This has been for many years the core of my views and actions about police accountability. Last year, I was the one who put these issues at the center of the campaign for mayor, and I had the privilege of engaging with people in communities across our city about them for a full year. And since January, when I have had the privilege of serving as mayor, I have been able to work every day on closing gaps and increasing equity, including by making significant investments in the City’s budget to accomplish that goal. Honest and healthy police–community relations, a police force that looks like our community, and conduct that rises every day rises to our collective standards, is at the heart of making Minneapolis a truly equitable city.

As I said earlier, your letter offered constructive ideas that I am pleased to respond to and build upon below.

Culture change in the department

The letter asked that “drastic steps be taken to address the culture within MPD that leads to negative police/community relations.” As I have said, I agree that culture change is essential. It will help end the disparities and behaviors that hold community, and all of us, back. It will encourage and bolster the many positive actions and attitudes that a majority of police officers already bring to the work. Culture change will turn a downward spiral into a virtuous cycle. Even though by definition, culture change is long-term work, we must act on the urgency that we feel now to bring it about.

Chief Harteau herself — as a woman and a person of color who has made a career in the Minneapolis Police Department, who once won a discrimination complaint against the department and won changes in policy and training as a result, and who has risen against long odds to set many firsts in leading the department — knows from deep personal experience about the urgent need for culture change. I support the chief who shares our commitment to and vision for it.

Below are some of the steps that are already in progress to create culture change, in the areas of community accountability, training and people. While there is more to be done, and I welcome your feedback on that score, these measure mark a strong commitment to change.

Accountability to community

Body cameras for officers. I am proud to support body cameras for all officers: they are an essential tool for holding officers accountable for their behavior, making corrections when necessary, and building community trust. When there are questions about an interaction, a body camera can exonerate or indict either party, and evidence from other cities bears that out. For this reason, I have proposed spending more than $1 million over the next two years to purchase and implement them, keeping a campaign promise that I made.

Below, I will provide more details about the status of body cameras, and will respond to the letter’s request for community input on them.

Firing officers who do not meet our standards for their behavior. Since becoming chief less than two years ago, Chief Harteau has fired six officers for misconduct, These are officers who have not met our city’s standards for behavior. This is a remarkable number for such a short period, especially considering that firing officers for misconduct is very challenging legally and contractually. But it is good for community and it is good for the hundreds of officers who do their jobs well every day. I support the Chief’s firing officers when their behavior warrants it.

━━━━━━━━━━━━━━━━━━━━

REQUIRED TASKS:
(1) According to the letter on Minneapolis police accountability, how many officers has Chief Harteau fired for misconduct since becoming chief?
(2) Pick up the letter on Minneapolis police accountability after its last sentence and keep writing it.
The material after the letter on Minneapolis police accountability isn't needed.

GIVEN ENTRIES:
━━━━━━━━━━━━━━━━━━━━

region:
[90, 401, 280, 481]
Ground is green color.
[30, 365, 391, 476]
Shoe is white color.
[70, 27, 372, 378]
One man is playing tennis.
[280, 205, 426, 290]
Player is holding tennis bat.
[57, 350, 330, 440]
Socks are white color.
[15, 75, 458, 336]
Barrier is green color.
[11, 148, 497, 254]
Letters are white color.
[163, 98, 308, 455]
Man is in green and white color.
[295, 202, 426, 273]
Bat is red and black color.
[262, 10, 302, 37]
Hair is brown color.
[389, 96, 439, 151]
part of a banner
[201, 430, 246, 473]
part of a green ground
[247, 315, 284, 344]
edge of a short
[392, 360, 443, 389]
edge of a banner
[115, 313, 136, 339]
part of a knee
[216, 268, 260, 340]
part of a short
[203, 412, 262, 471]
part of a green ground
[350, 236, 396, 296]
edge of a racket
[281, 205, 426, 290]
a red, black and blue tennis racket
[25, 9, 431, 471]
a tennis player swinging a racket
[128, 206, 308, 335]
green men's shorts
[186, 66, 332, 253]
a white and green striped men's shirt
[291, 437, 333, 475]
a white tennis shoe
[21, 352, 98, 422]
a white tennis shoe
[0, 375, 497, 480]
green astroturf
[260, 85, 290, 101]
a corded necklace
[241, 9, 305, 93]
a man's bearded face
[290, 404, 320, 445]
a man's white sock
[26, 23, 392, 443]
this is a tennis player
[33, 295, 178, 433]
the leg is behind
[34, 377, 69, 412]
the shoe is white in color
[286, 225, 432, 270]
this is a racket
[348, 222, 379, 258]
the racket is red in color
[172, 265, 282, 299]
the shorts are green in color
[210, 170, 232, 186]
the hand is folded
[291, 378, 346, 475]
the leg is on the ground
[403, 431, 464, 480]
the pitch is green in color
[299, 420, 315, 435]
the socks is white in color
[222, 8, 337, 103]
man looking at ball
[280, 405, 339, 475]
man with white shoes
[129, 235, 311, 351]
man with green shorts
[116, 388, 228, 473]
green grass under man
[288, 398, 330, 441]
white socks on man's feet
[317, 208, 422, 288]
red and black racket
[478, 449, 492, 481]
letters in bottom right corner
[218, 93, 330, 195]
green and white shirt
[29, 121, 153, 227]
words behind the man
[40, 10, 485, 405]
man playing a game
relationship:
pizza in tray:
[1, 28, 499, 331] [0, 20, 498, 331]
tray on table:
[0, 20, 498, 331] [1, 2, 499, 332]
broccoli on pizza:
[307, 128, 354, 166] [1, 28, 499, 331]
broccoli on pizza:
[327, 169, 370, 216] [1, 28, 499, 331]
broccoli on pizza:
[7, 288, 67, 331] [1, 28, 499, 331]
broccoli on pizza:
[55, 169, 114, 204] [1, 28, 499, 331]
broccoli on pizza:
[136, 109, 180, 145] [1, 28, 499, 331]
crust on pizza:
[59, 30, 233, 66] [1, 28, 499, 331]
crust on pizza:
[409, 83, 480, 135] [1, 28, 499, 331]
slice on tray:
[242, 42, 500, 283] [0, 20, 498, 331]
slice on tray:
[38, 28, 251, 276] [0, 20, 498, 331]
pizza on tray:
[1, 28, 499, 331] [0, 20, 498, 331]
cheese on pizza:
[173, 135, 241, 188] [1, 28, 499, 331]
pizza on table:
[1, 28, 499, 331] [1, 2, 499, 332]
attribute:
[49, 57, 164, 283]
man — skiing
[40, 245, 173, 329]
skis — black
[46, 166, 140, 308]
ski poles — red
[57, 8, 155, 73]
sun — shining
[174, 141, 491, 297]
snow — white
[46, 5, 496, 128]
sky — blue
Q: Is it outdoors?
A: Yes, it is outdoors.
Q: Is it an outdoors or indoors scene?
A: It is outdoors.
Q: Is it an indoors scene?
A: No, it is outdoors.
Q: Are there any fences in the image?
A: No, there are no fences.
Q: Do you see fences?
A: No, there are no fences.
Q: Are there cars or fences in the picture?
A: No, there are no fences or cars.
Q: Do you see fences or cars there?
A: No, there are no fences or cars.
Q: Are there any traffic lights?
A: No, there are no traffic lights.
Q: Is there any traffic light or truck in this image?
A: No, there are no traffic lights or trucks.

━━━━━━━━━━━━━━━━━━━━

WRITTEN RESPONSES:
(1) Six officers.

(2)
Training

Chief Harteau has required training in Fair and Impartial Policing for every member of the Minneapolis Police Department. This training teaches officers how inherent biases can affect decision-making and strengthens their skills to do their jobs in an unbiased and impartial manner. She has also required training for commanders and supervisors on how to help officers develop practices of accountability.

People

Commitment to a department that looks like our community. Currently, the Minneapolis Police Department is slightly over 20% sworn officers of color, including Chief Janeé Harteau and several of her top command staff. That percentage is higher than it has ever been — and it is not nearly good enough in a city that is 40% people of color. I am committed to increasing dramatically the percentage of officers of color. To that end, I have committed about $1 million more per year on an ongoing basis to hire more community service officers (CSOs). In recent years, classes of CSOs have been 50% people of color or more, and they have proven one of the best pipelines for people of color to become sworn officers.

Community policing. I have also committed $1 million more in next year’s budget to support community policing, which is centered around building personal relationships of trust that foster respectful behavior and interactions. To support this goal, Chief Harteau has restructured police patrols across the city to get officers out of cars and on foot in community.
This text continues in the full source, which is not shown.